* _ABOUT THIS TASK_: What is needed is a copy of each line in the listing that contains "buttons".

* _STORED DATA_:
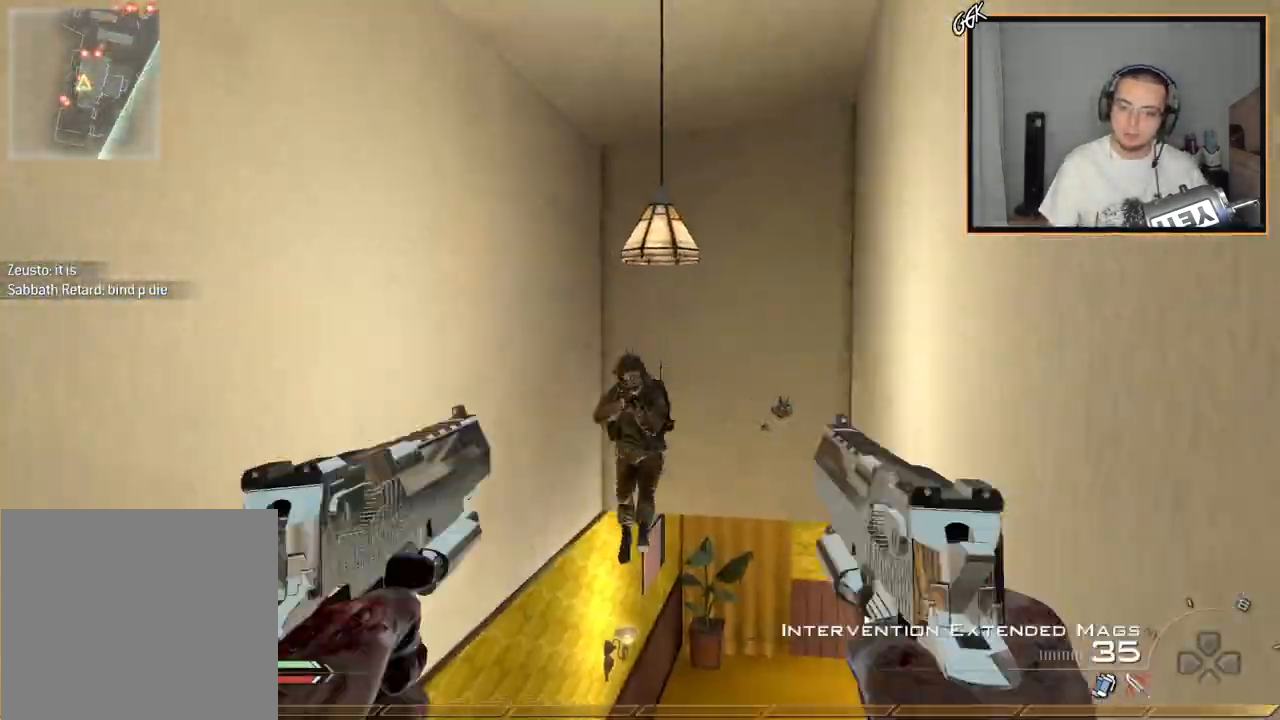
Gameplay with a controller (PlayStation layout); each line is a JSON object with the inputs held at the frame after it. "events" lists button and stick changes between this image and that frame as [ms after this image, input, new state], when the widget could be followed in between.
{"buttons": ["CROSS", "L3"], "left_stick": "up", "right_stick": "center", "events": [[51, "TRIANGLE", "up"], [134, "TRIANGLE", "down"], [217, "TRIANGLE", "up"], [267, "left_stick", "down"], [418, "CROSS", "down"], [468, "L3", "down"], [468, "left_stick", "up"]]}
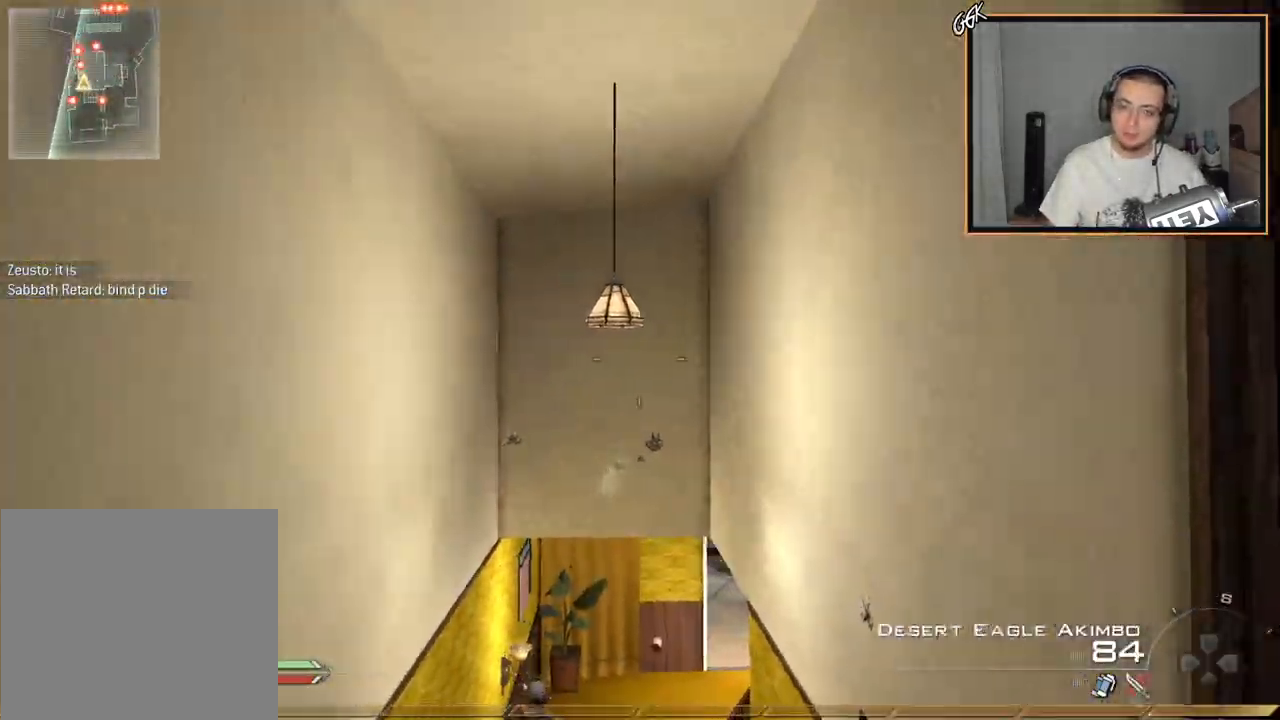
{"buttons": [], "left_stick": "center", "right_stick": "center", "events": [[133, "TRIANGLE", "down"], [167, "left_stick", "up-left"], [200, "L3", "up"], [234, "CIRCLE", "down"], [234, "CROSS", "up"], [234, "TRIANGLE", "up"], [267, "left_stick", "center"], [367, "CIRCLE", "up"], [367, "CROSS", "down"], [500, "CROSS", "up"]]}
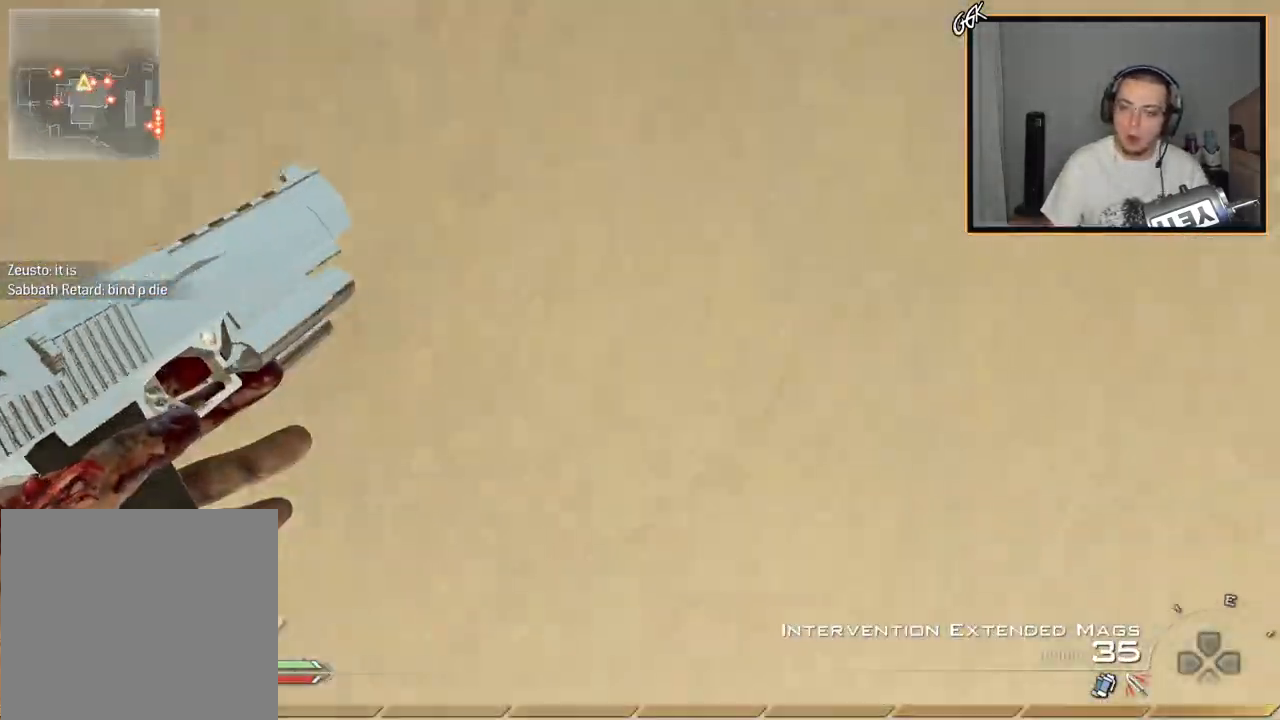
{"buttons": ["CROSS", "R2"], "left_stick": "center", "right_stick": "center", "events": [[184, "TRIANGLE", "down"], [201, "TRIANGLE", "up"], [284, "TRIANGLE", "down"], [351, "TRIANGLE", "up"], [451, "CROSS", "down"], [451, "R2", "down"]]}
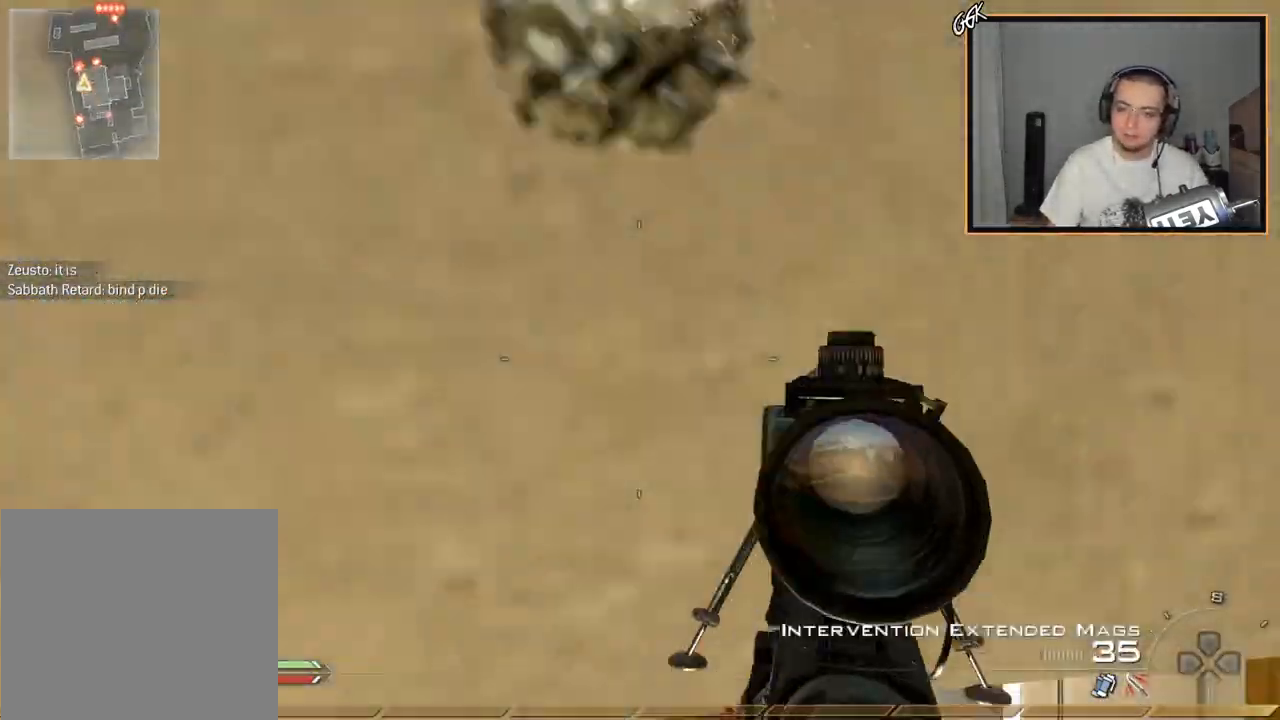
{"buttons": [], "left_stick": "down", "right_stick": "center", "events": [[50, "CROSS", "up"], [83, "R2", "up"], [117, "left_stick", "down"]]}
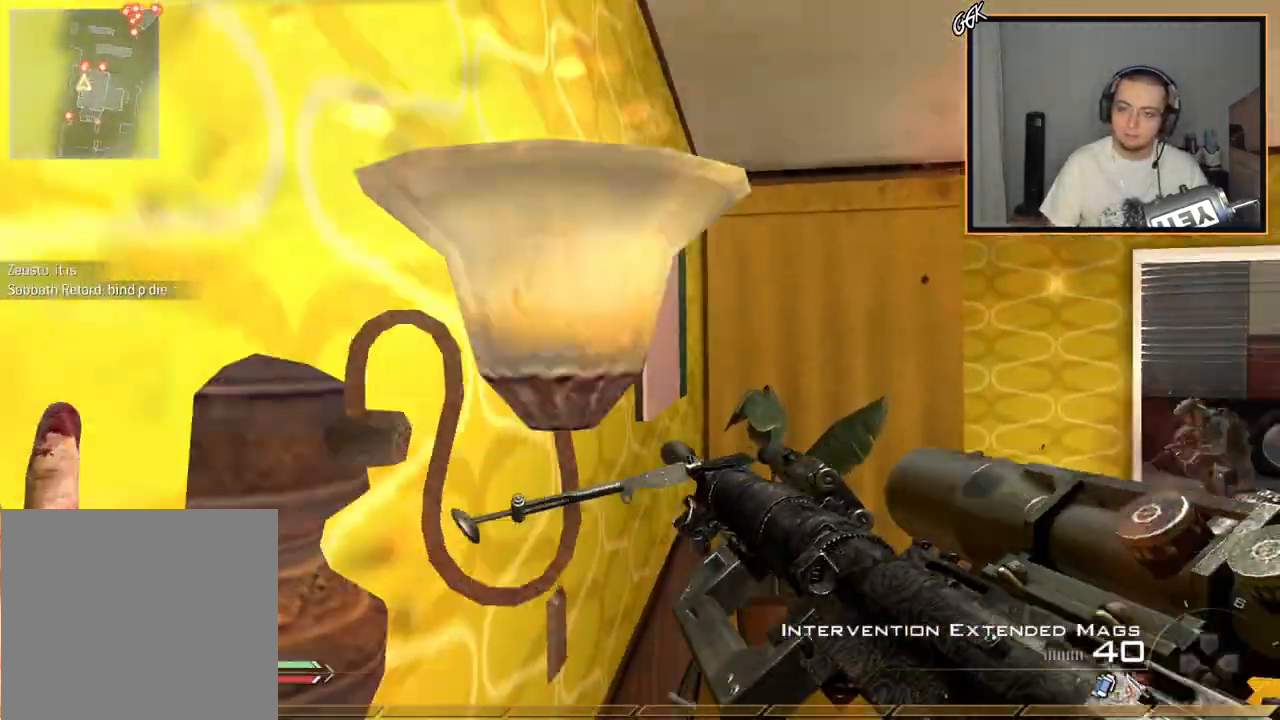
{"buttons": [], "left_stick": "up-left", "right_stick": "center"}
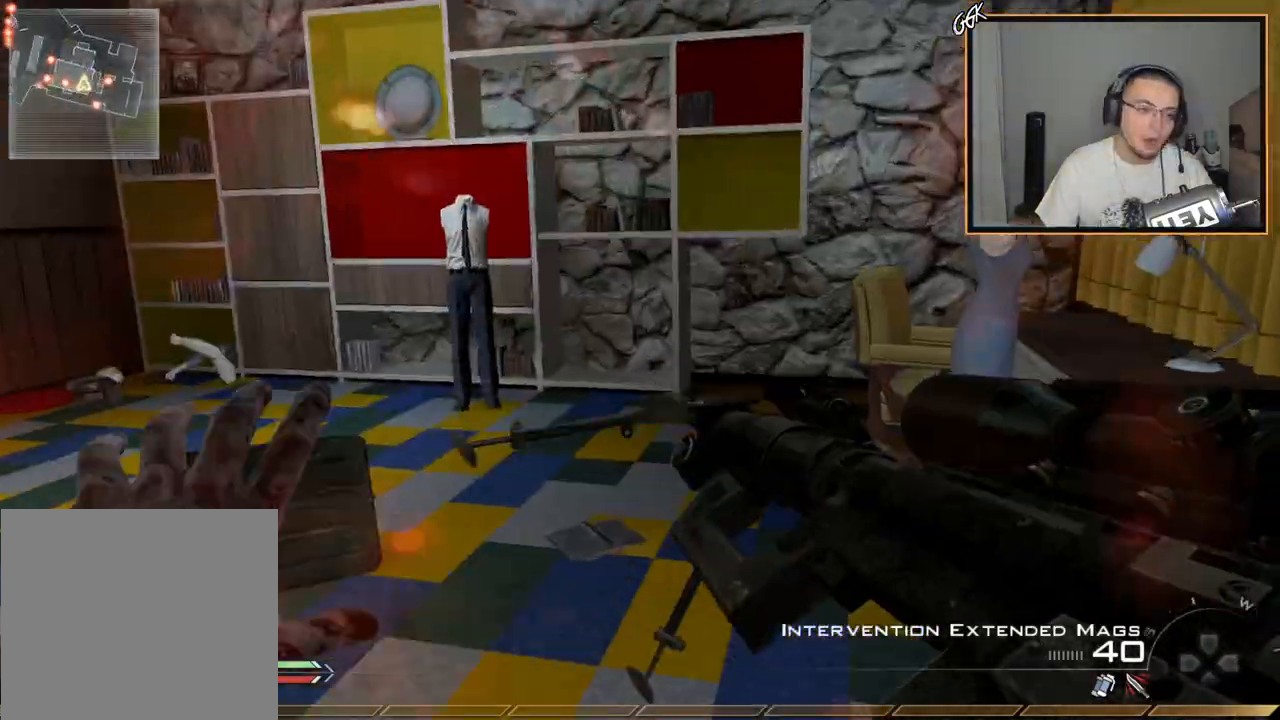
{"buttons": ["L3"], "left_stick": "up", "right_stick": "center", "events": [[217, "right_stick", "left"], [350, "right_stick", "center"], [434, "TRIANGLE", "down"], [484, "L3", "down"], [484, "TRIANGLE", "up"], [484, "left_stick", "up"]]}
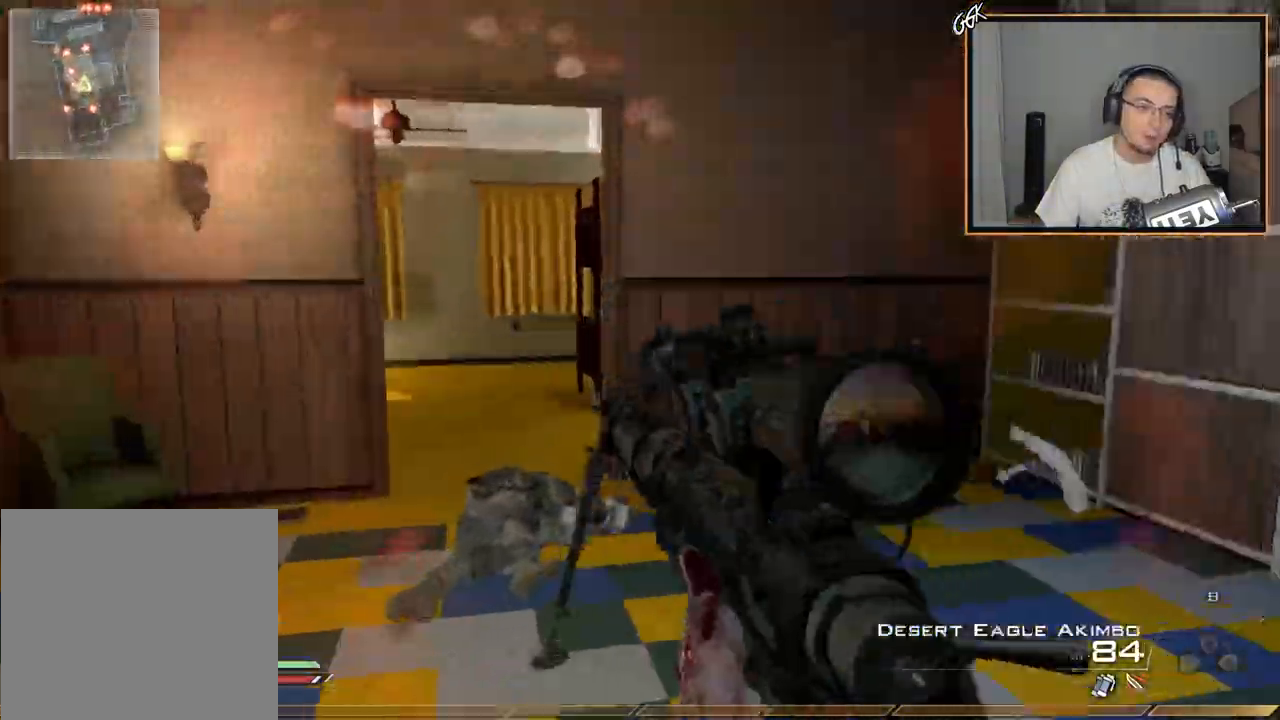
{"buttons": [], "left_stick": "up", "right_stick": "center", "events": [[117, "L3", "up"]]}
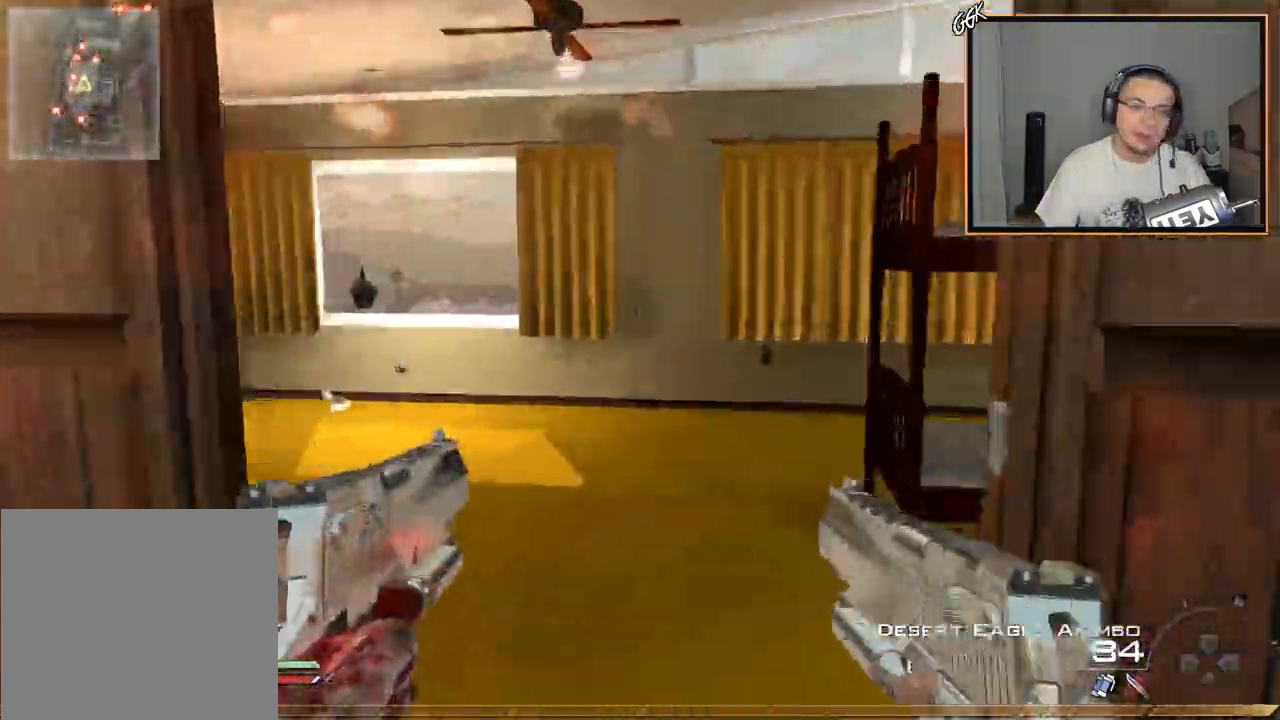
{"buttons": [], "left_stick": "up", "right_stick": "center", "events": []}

* _THE ANSWER_:
{"buttons": ["CROSS", "L3"], "left_stick": "up", "right_stick": "center", "events": [[51, "TRIANGLE", "up"], [134, "TRIANGLE", "down"], [217, "TRIANGLE", "up"], [267, "left_stick", "down"], [418, "CROSS", "down"], [468, "L3", "down"], [468, "left_stick", "up"]]}
{"buttons": [], "left_stick": "center", "right_stick": "center", "events": [[133, "TRIANGLE", "down"], [167, "left_stick", "up-left"], [200, "L3", "up"], [234, "CIRCLE", "down"], [234, "CROSS", "up"], [234, "TRIANGLE", "up"], [267, "left_stick", "center"], [367, "CIRCLE", "up"], [367, "CROSS", "down"], [500, "CROSS", "up"]]}
{"buttons": ["CROSS", "R2"], "left_stick": "center", "right_stick": "center", "events": [[184, "TRIANGLE", "down"], [201, "TRIANGLE", "up"], [284, "TRIANGLE", "down"], [351, "TRIANGLE", "up"], [451, "CROSS", "down"], [451, "R2", "down"]]}
{"buttons": [], "left_stick": "down", "right_stick": "center", "events": [[50, "CROSS", "up"], [83, "R2", "up"], [117, "left_stick", "down"]]}
{"buttons": [], "left_stick": "up-left", "right_stick": "center"}
{"buttons": ["L3"], "left_stick": "up", "right_stick": "center", "events": [[217, "right_stick", "left"], [350, "right_stick", "center"], [434, "TRIANGLE", "down"], [484, "L3", "down"], [484, "TRIANGLE", "up"], [484, "left_stick", "up"]]}
{"buttons": [], "left_stick": "up", "right_stick": "center", "events": [[117, "L3", "up"]]}
{"buttons": [], "left_stick": "up", "right_stick": "center", "events": []}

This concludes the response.